Work request → Copy every line of text from the records below word for word, leaving out the pictures.

Supplied entries →
:::::

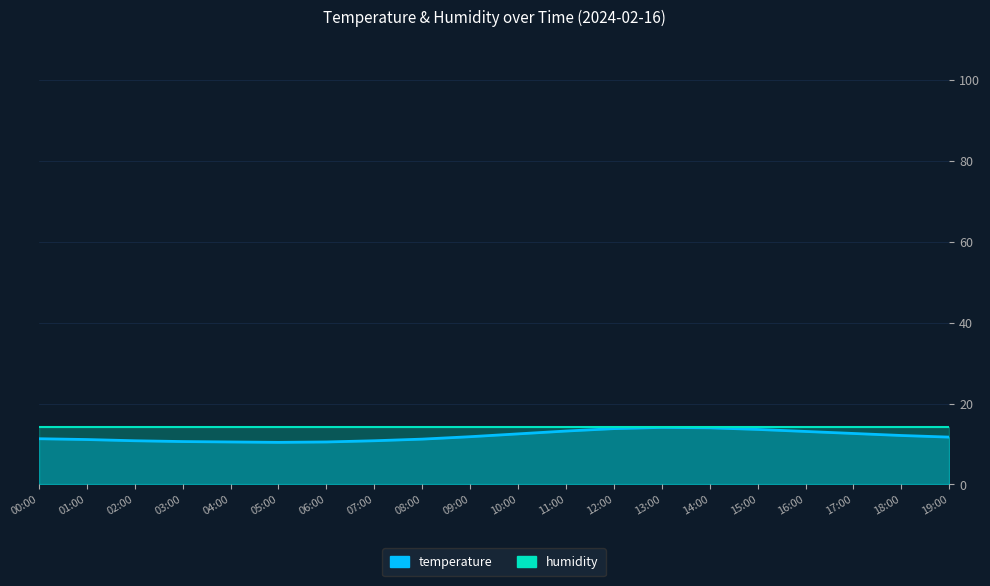

What is the ratio of the value at 09:00 to the value at 02:00?

1.1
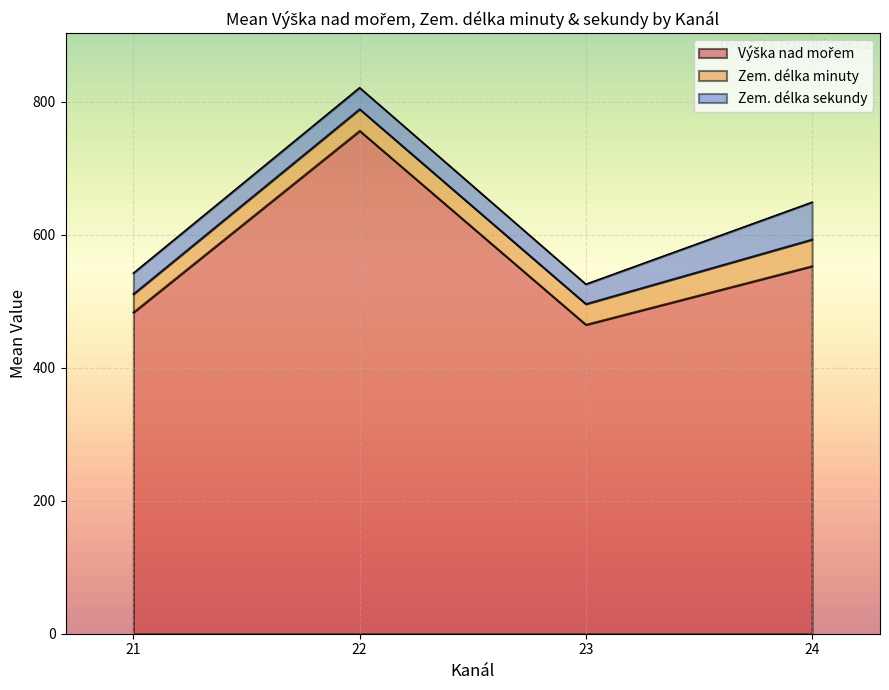

What are all the series names shown in the legend?

Výška nad mořem, Zem. délka minuty, Zem. délka sekundy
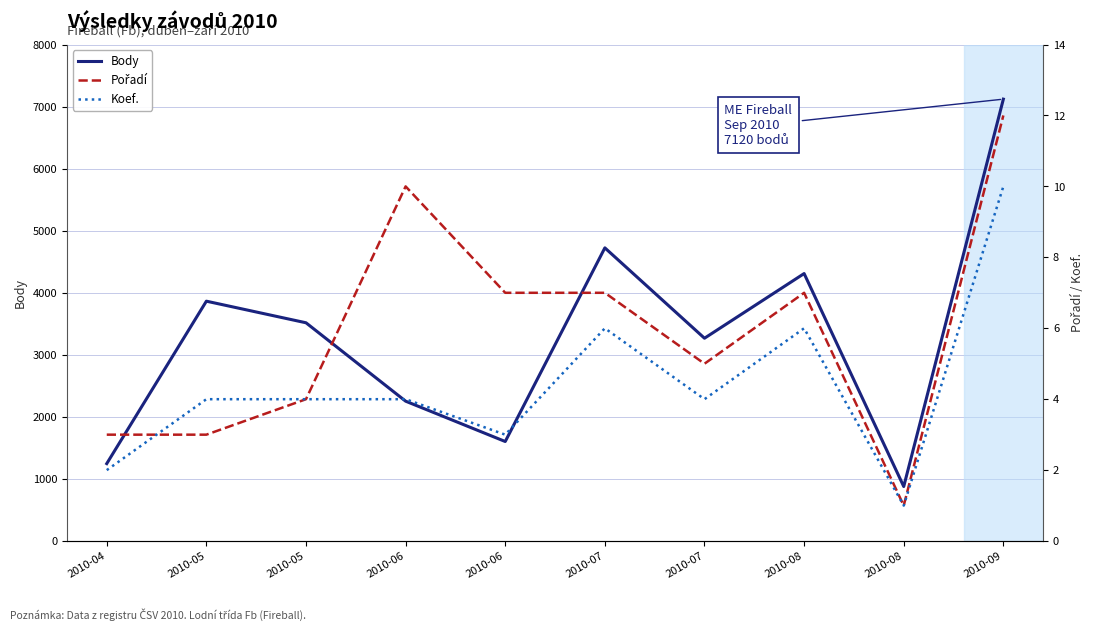

Does the chart display data point markers on the line(s)?

No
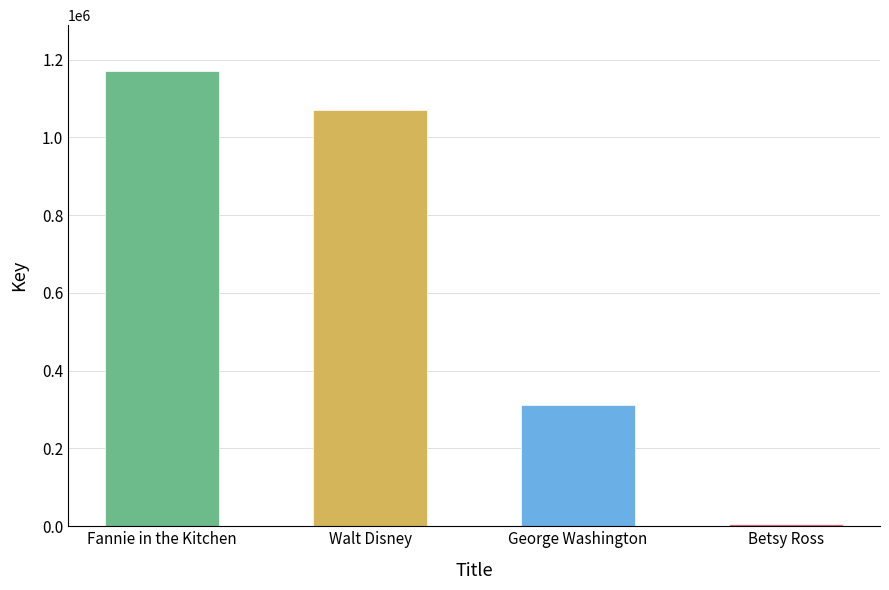

What is the smallest value displayed?

6561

:::::

Reply to the exercise →
What is the ratio of the value at 09:00 to the value at 02:00?

1.1

What are all the series names shown in the legend?

Výška nad mořem, Zem. délka minuty, Zem. délka sekundy

Does the chart display data point markers on the line(s)?

No

What is the smallest value displayed?

6561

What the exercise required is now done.